O governador do Estado, Mauro Mendes (União), e o ex-senador e empresário Cidinho Santos (PP) foram citados na Comissão Parlamentar Mista de Inquérito, que investiga fraudes no Instituto Nacional do Seguro Social (INSS). A declaração com os nomes de Mendes e Cidinho foi feita pelo advogado Eli Cohen, que detalhou suas investigações sobre o tema nesta segunda-feira (01) em depoimento no Senado.
Diante das informações, o relator da CPMI, deputado Alfredo Gaspar (União-AL), pediu que o colegiado encaminhe ao Ministério da Justiça e ao Supremo Tribunal Federal (STF) pedido de prisão preventiva de pessoas citadas por Cohen. Os nomes de Cidinho e Mauro Mendes não estão nesta lista de pedidos.
Na oitiva, o deputado Alfredo Gaspar é quem questiona quais personalidades públicas estiveram presentes na festa do grupo THG, ligado a Maurício Camisotti, que está em um dos grupos da suposta organização criminosa. Em seguida, Eli responde:
“Deputado Marcos Pereira, presidente do Republicanos, Arthur Lira, Cidinho Santos, governador de Mato Grosso Mauro Mendes, deputado Pedro Lupion e deputado Elmar Nascimento, estes são os que que tenho conhecimento”, declarou o advogado.
No momento em que os nomes de Cidinho e Mauro são citados, a senadora Margareth Buzetti pega o telefone. Segundo a assessoria de imprensa da senadora, ela foi atender a uma ligação do assessor da Casa Civil do Governo Federal.
Durante o seu depoimento, Cohen afirmou ter descoberto que as fraudes começaram em 2005 e, a pedido do presidente da CPMI, senador Carlos Viana (Podemos-MG), Cohen citou os nomes de pessoas que supostamente coordenavam o esquema. Ele detalhou o papel de cada uma delas nas fraudes, chefiadas pelo empresário Maurício Camisotti e pelo lobista Antônio Carlos Camilo Antunes, o “careca do INSS”.
O depoente disse que, com as informações que apurou, denunciou o esquema à Polícia Civil de São Paulo em abril de 2023 e, dois meses depois, forneceu os dados aos jornalistas que publicaram as primeiras notícias sobre o escândalo.
Em respostas ao relator da CPMI, Cohen listou empresas e entidades envolvidas, citando inclusive nomes de deputados federais que teriam participado de uma festa do grupo empresarial Total Health (THG), controlado por Camisotti. Ele disse que tem suspeitas, mas não provas, de que as fraudes contaram com “suporte político” no Legislativo, no Executivo e no Judiciário.
“É um esquema criminoso empresarial, todo mundo sabia o que tinha que fazer. (…) A intenção deles era aumentar a influência deles aqui no Congresso e no INSS”, diz trecho do depoimento.

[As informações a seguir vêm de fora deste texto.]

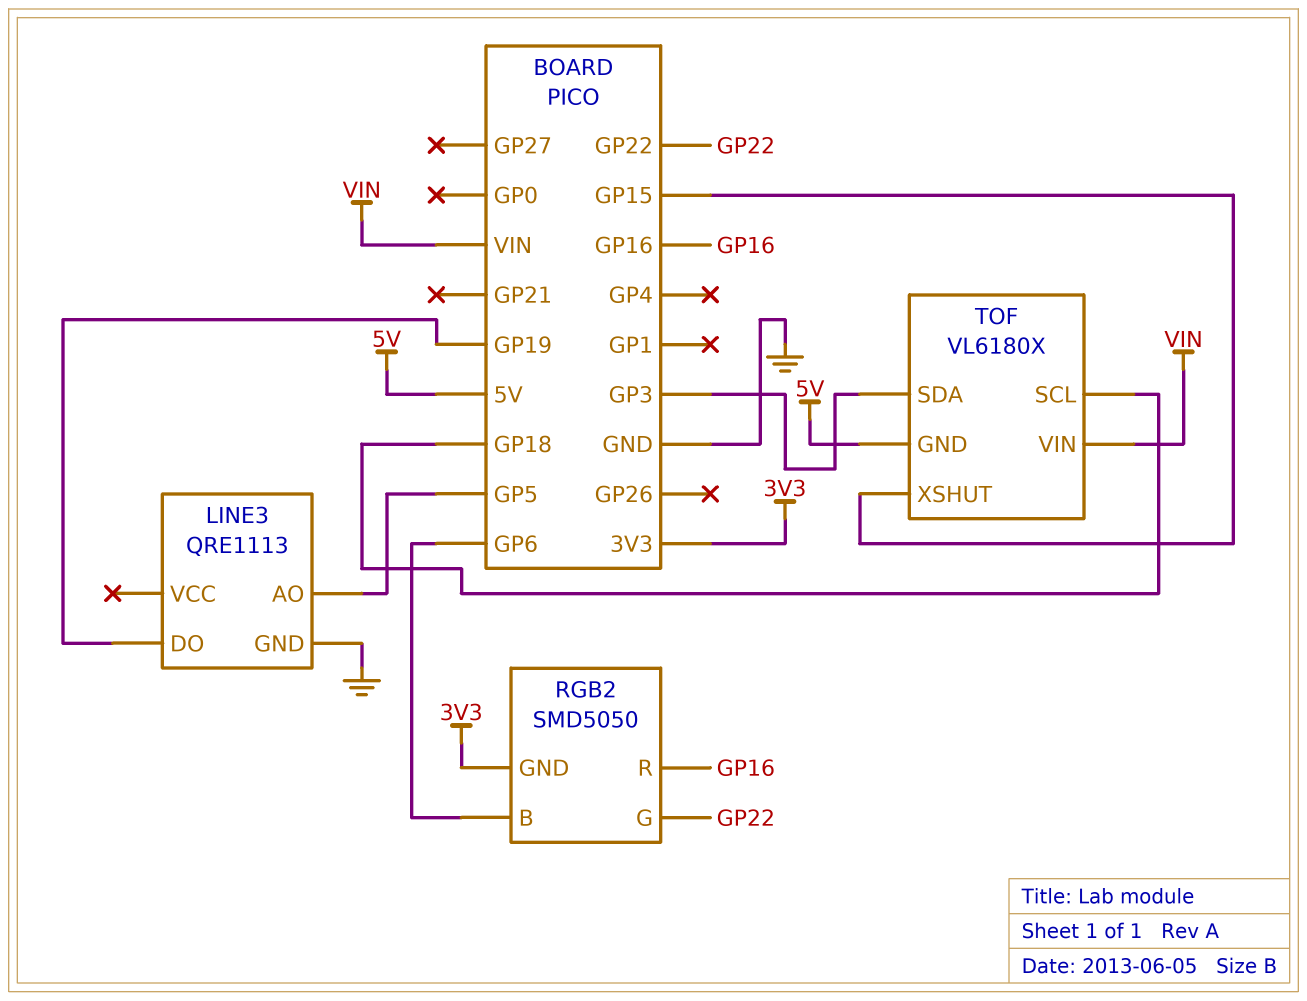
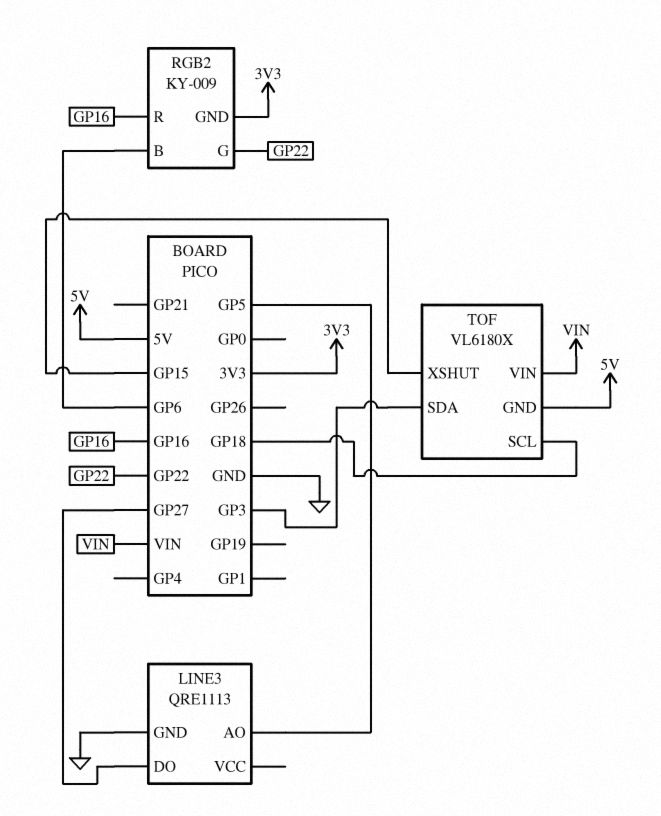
LINE3 pin DO: GP19 -> GP27
RGB2: SMD5050 -> KY-009

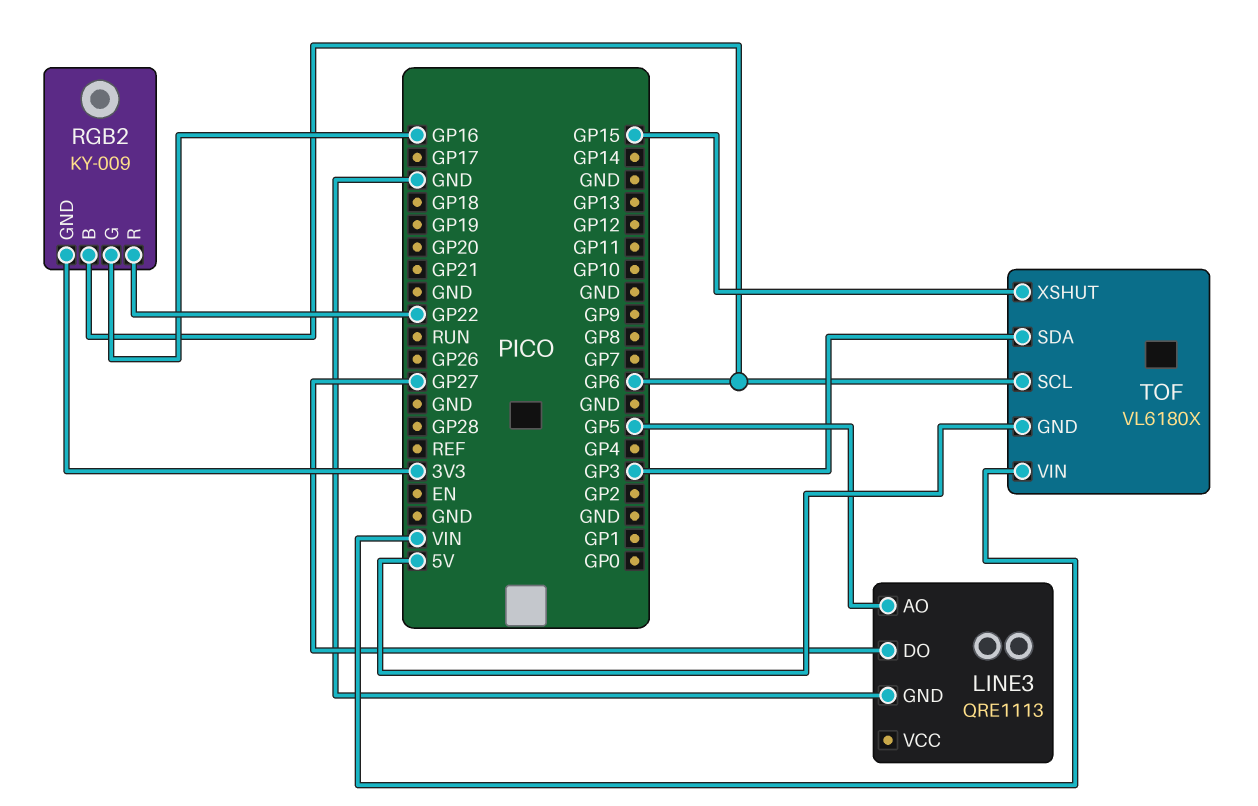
RGB2 pin G: GP22 -> GP16
RGB2 pin R: GP16 -> GP22
TOF pin SCL: GP18 -> GP6

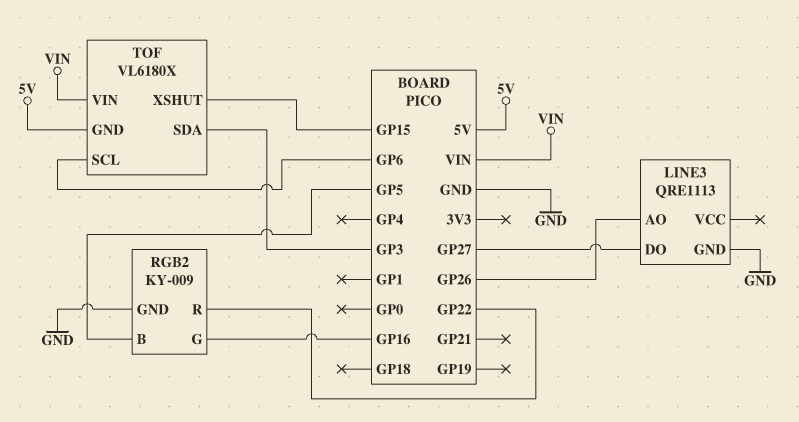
LINE3 pin AO: GP5 -> GP26
RGB2 pin B: GP6 -> GP5
RGB2 pin GND: 3V3 -> GND

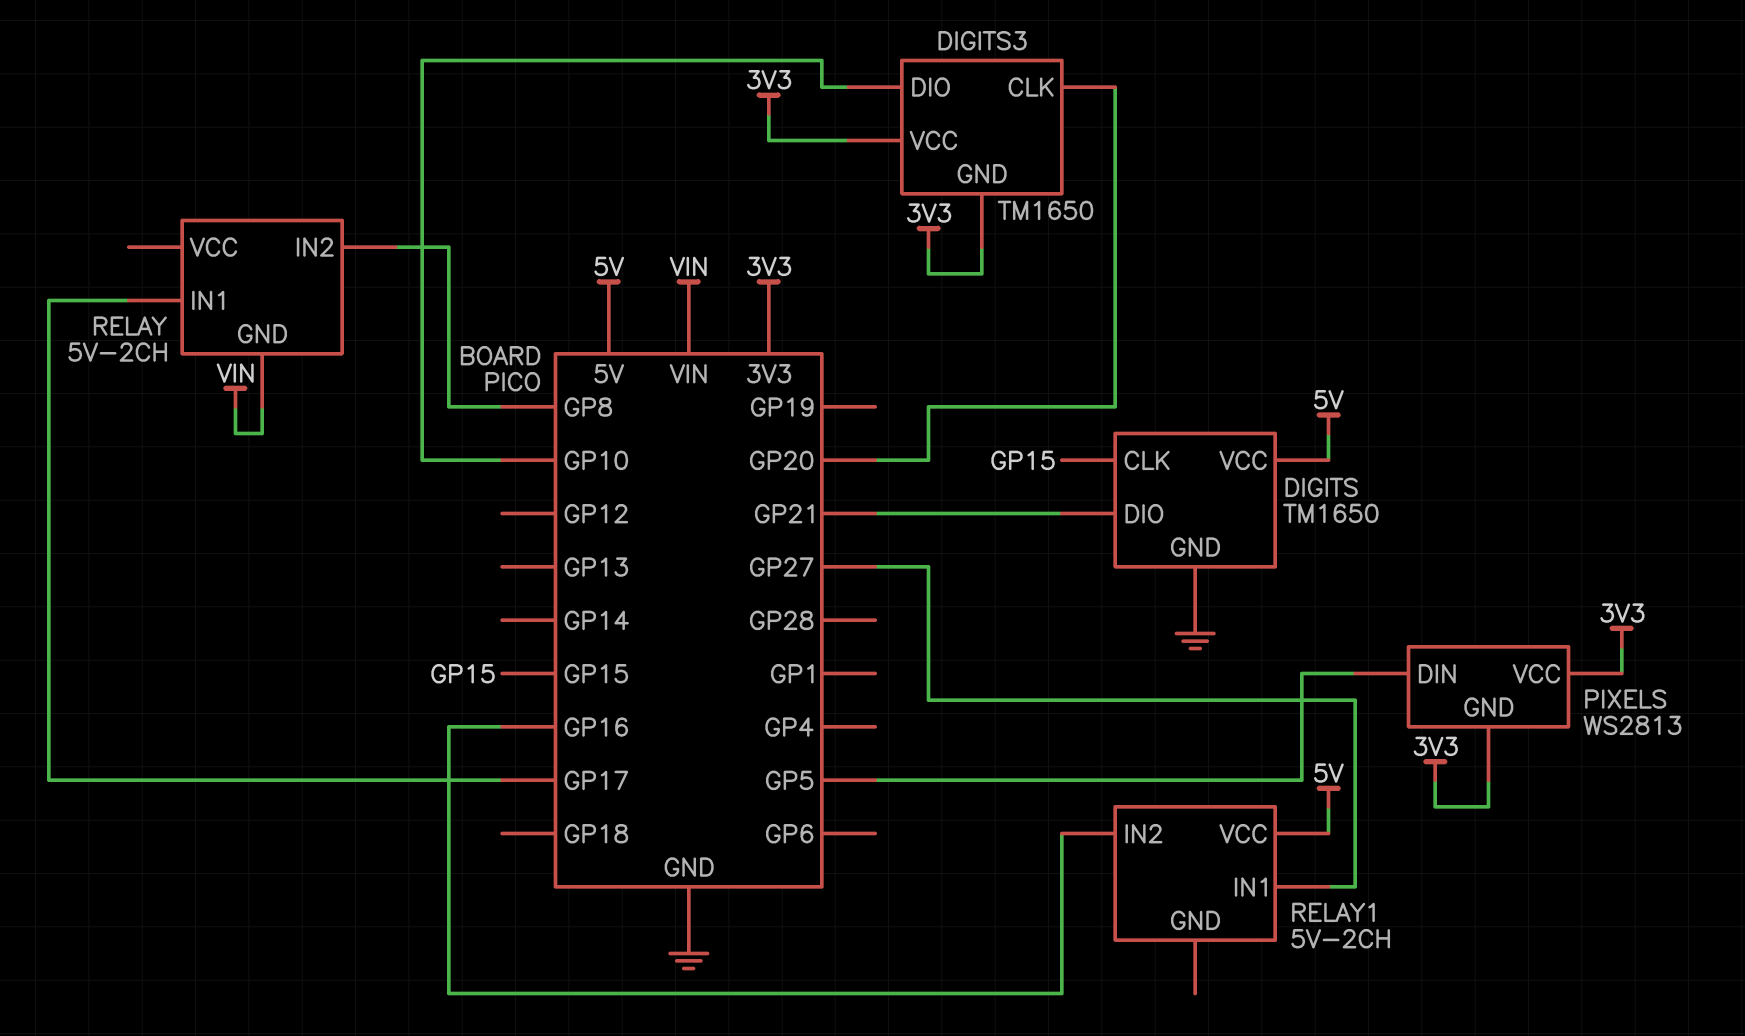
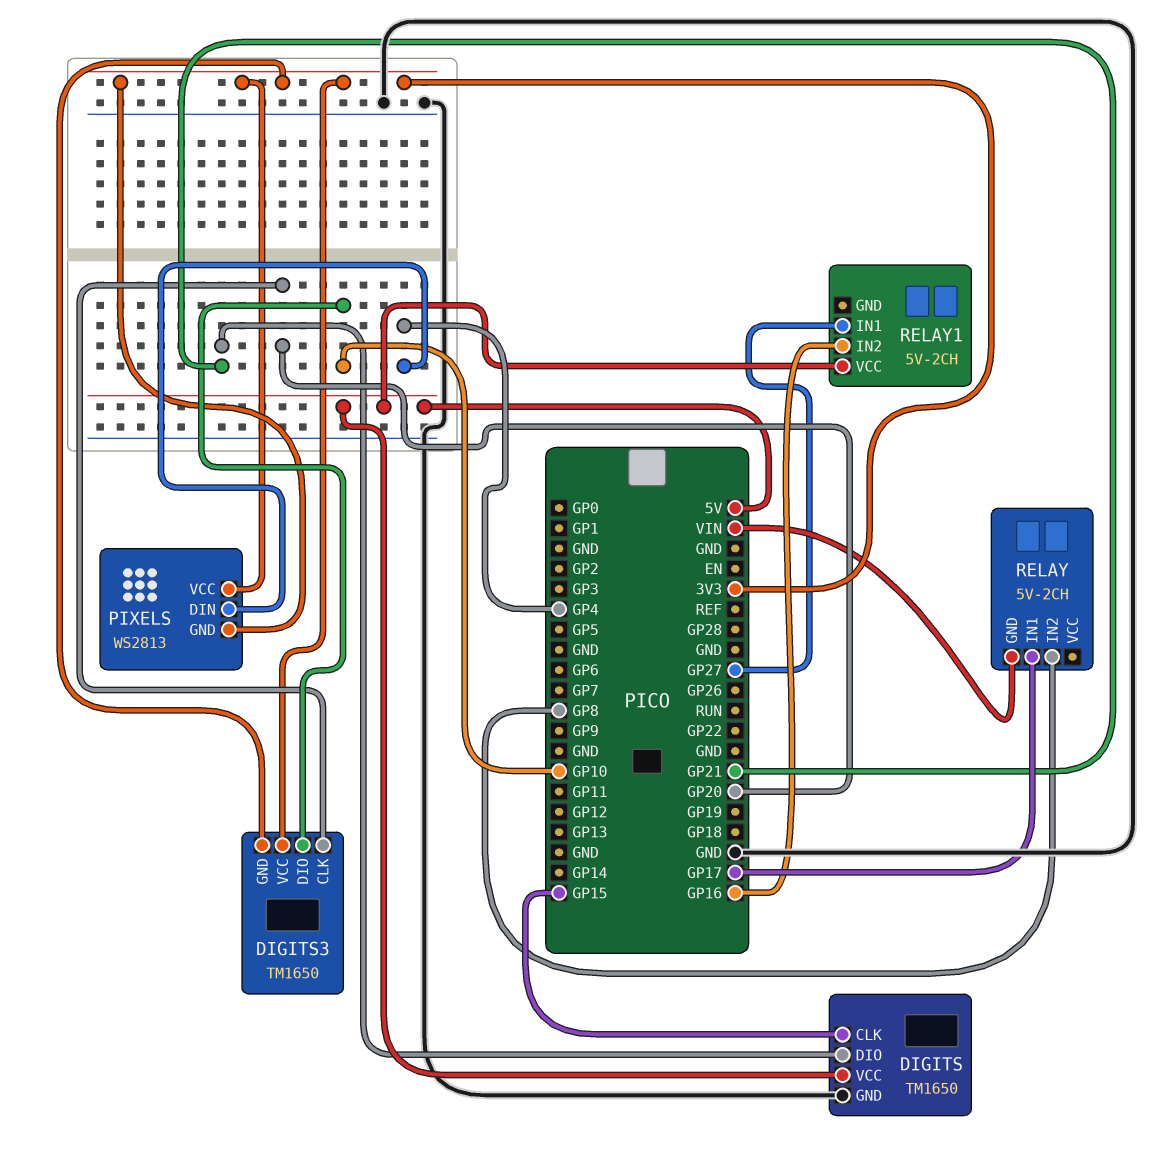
PIXELS pin DIN: GP5 -> GP4

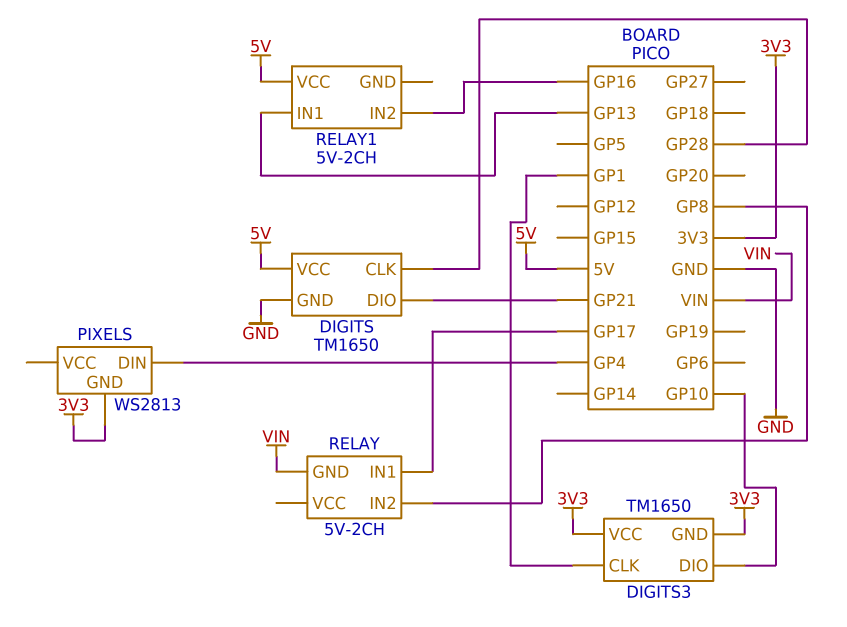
DIGITS pin CLK: GP15 -> GP28
DIGITS3 pin CLK: GP20 -> GP1
PIXELS pin VCC: 3V3 -> none
RELAY1 pin IN1: GP27 -> GP13

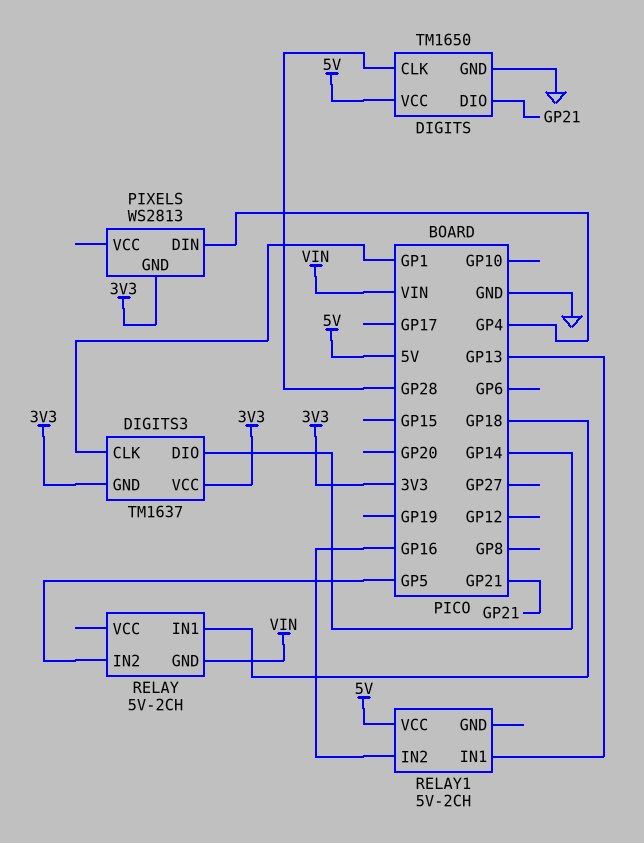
DIGITS3: TM1650 -> TM1637
DIGITS3 pin DIO: GP10 -> GP14
RELAY pin IN1: GP17 -> GP18
RELAY pin IN2: GP8 -> GP5

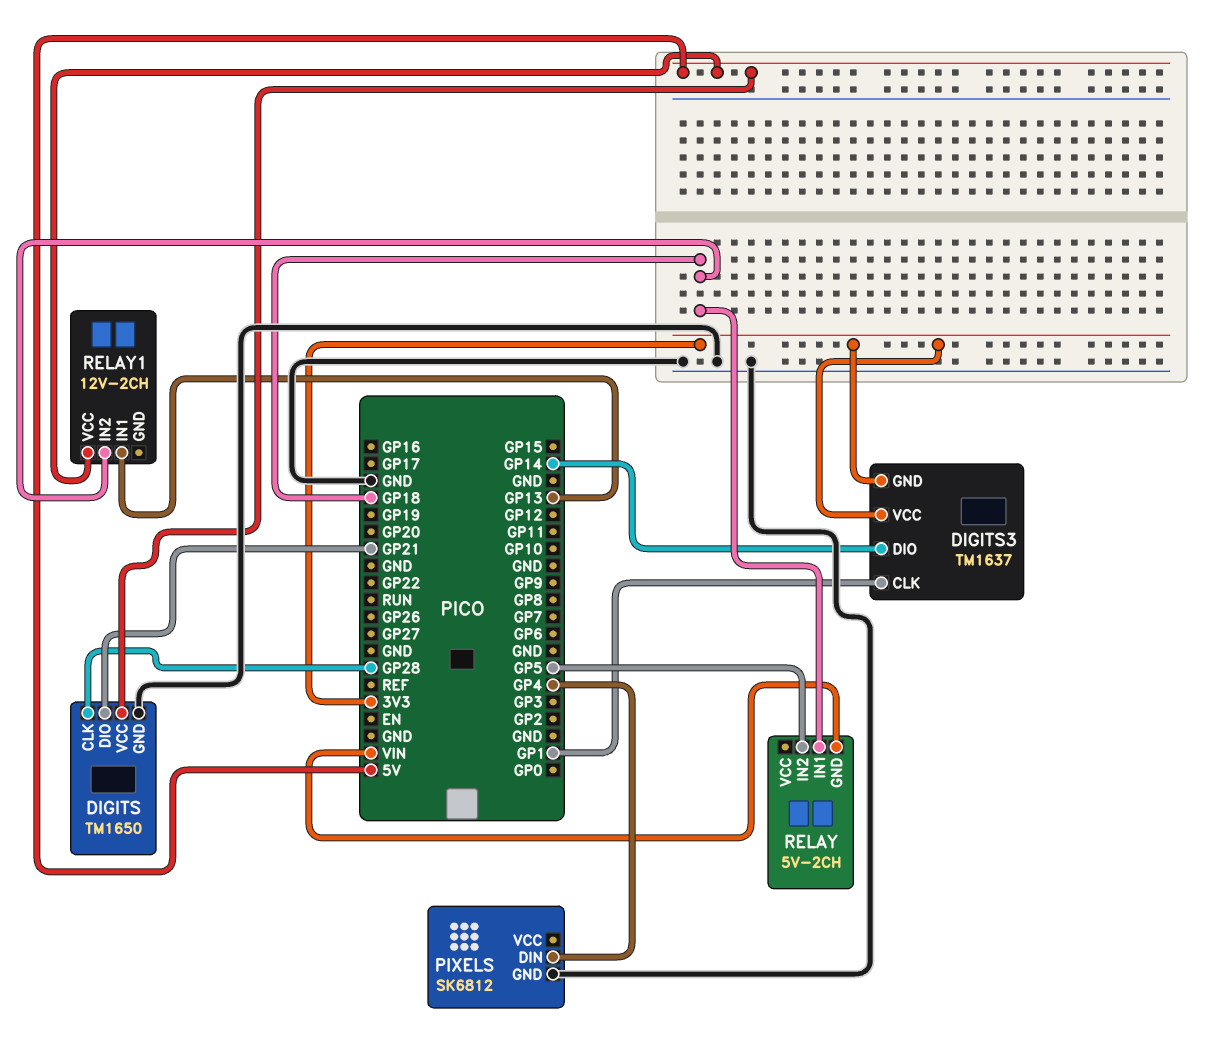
PIXELS: WS2813 -> SK6812
PIXELS pin GND: 3V3 -> GND
RELAY1: 5V-2CH -> 12V-2CH
RELAY1 pin IN2: GP16 -> GP18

Esta não é a primeira vez que Mauro Mendes aparece associado a Maurício Camisotti. Em reportagem do portal Metrópoles, o governador também foi citado como um dos presentes em uma festa em Santa Catarina, em um resort de luxo, organizada pelo ex-deputado Antônio Luz Neto, que contou com a presença de Camisotti. Na época, Mendes não respondeu aos questionamentos do Metrópoles.
A reportagem do PNB Online também procurou a assessoria de imprensa do governador para buscar esclarecimentos sobre a nova citação, mas até o fechamento não obteve resposta.
Ao ser procurado pela reportagem, Cidinho Santos afirmou que não conhece Maurício Camisotti nem a empresa dele.
“Na ocasião citada fomos em um evento em Florianópolis no aniversário de um amigo nosso, o Antônio Luz, que a família dele é sócia-fundadora da Sadia. Então, conheço ele há mais de anos, e ele promove todo ano um encontro de líderes, um debate e uma mesa redonda com empresários e políticos. E no final do dia ele faz uma festa comemorando o aniversário dele”, declarou Cidinho.
Segundo o ex-senador, todos os gastos foram quitados do próprio bolso e Mauro Mendes teria feito o mesmo, pagando suas próprias despesas no evento.